═════ Source data

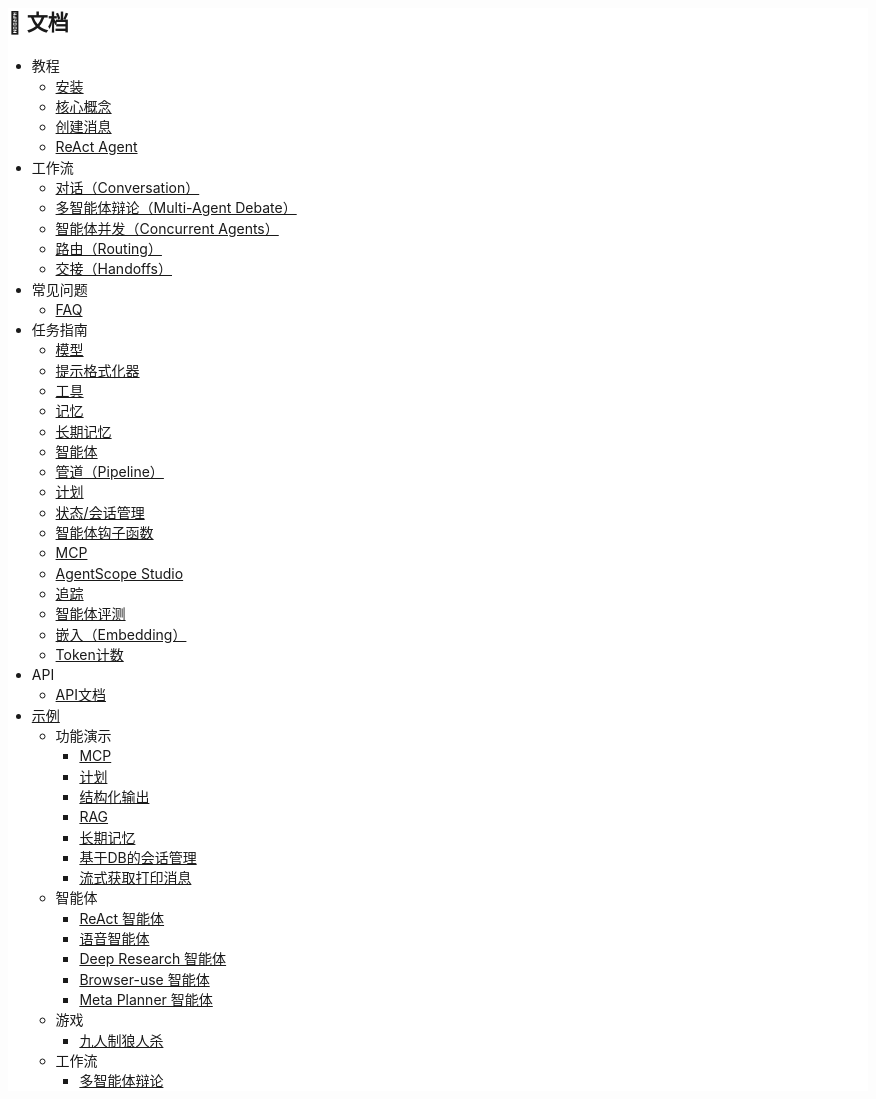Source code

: 

## 📖 文档

- 教程
  - [安装](https://doc.agentscope.io/zh_CN/tutorial/quickstart_installation.html)
  - [核心概念](https://doc.agentscope.io/zh_CN/tutorial/quickstart_key_concept.html)
  - [创建消息](https://doc.agentscope.io/zh_CN/tutorial/quickstart_message.html)
  - [ReAct Agent](https://doc.agentscope.io/zh_CN/tutorial/quickstart_agent.html)
- 工作流
  - [对话（Conversation）](https://doc.agentscope.io/zh_CN/tutorial/workflow_conversation.html)
  - [多智能体辩论（Multi-Agent Debate）](https://doc.agentscope.io/zh_CN/tutorial/workflow_multiagent_debate.html)
  - [智能体并发（Concurrent Agents）](https://doc.agentscope.io/zh_CN/tutorial/workflow_concurrent_agents.html)
  - [路由（Routing）](https://doc.agentscope.io/zh_CN/tutorial/workflow_routing.html)
  - [交接（Handoffs）](https://doc.agentscope.io/zh_CN/tutorial/workflow_handoffs.html)
- 常见问题
  - [FAQ](https://doc.agentscope.io/zh_CN/tutorial/faq.html)
- 任务指南
  - [模型](https://doc.agentscope.io/zh_CN/tutorial/task_model.html)
  - [提示格式化器](https://doc.agentscope.io/zh_CN/tutorial/task_prompt.html)
  - [工具](https://doc.agentscope.io/zh_CN/tutorial/task_tool.html)
  - [记忆](https://doc.agentscope.io/zh_CN/tutorial/task_memory.html)
  - [长期记忆](https://doc.agentscope.io/zh_CN/tutorial/task_long_term_memory.html)
  - [智能体](https://doc.agentscope.io/zh_CN/tutorial/task_agent.html)
  - [管道（Pipeline）](https://doc.agentscope.io/zh_CN/tutorial/task_pipeline.html)
  - [计划](https://doc.agentscope.io/zh_CN/tutorial/task_plan.html)
  - [状态/会话管理](https://doc.agentscope.io/zh_CN/tutorial/task_state.html)
  - [智能体钩子函数](https://doc.agentscope.io/zh_CN/tutorial/task_hook.html)
  - [MCP](https://doc.agentscope.io/zh_CN/tutorial/task_mcp.html)
  - [AgentScope Studio](https://doc.agentscope.io/zh_CN/tutorial/task_studio.html)
  - [追踪](https://doc.agentscope.io/zh_CN/tutorial/task_tracing.html)
  - [智能体评测](https://doc.agentscope.io/zh_CN/tutorial/task_eval.html)
  - [嵌入（Embedding）](https://doc.agentscope.io/zh_CN/tutorial/task_embedding.html)
  - [Token计数](https://doc.agentscope.io/zh_CN/tutorial/task_token.html)
- API
  - [API文档](https://doc.agentscope.io/zh_CN/api/agentscope.html)
- [示例](https://github.com/agentscope-ai/agentscope/tree/main/examples)
  - 功能演示
    - [MCP](https://github.com/agentscope-ai/agentscope/tree/main/examples/functionality/mcp)
    - [计划](https://github.com/agentscope-ai/agentscope/tree/main/examples/functionality/plan)
    - [结构化输出](https://github.com/agentscope-ai/agentscope/tree/main/examples/functionality/structured_output)
    - [RAG](https://github.com/agentscope-ai/agentscope/tree/main/examples/functionality/rag)
    - [长期记忆](https://github.com/agentscope-ai/agentscope/tree/main/examples/functionality/long_term_memory)
    - [基于DB的会话管理](https://github.com/agentscope-ai/agentscope/tree/main/examples/functionality/session_with_sqlite)
    - [流式获取打印消息](https://github.com/agentscope-ai/agentscope/tree/main/examples/functionality/stream_printing_messages)
  - 智能体
    - [ReAct 智能体](https://github.com/agentscope-ai/agentscope/tree/main/examples/react_agent)
    - [语音智能体](https://github.com/agentscope-ai/agentscope/tree/main/examples/agent/voice_agent)
    - [Deep Research 智能体](https://github.com/agentscope-ai/agentscope/tree/main/examples/agent_deep_research)
    - [Browser-use 智能体](https://github.com/agentscope-ai/agentscope/tree/main/examples/agent_browser)
    - [Meta Planner 智能体](https://github.com/agentscope-ai/agentscope/tree/main/examples/meta_planner_agent)
  - 游戏
    - [九人制狼人杀](https://github.com/agentscope-ai/agentscope/tree/main/examples/game/werewolves)
  - 工作流
    - [多智能体辩论](https://github.com/agentscope-ai/agentscope/tree/main/examples/workflows/multiagent_debate)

══════════

_Directions_. Identify every line in the rows above that contains the string "多智能体辩论", matching case exactly, and copy each of those lines in full.

_The answer_.
  - [多智能体辩论（Multi-Agent Debate）](https://doc.agentscope.io/zh_CN/tutorial/workflow_multiagent_debate.html)
    - [多智能体辩论](https://github.com/agentscope-ai/agentscope/tree/main/examples/workflows/multiagent_debate)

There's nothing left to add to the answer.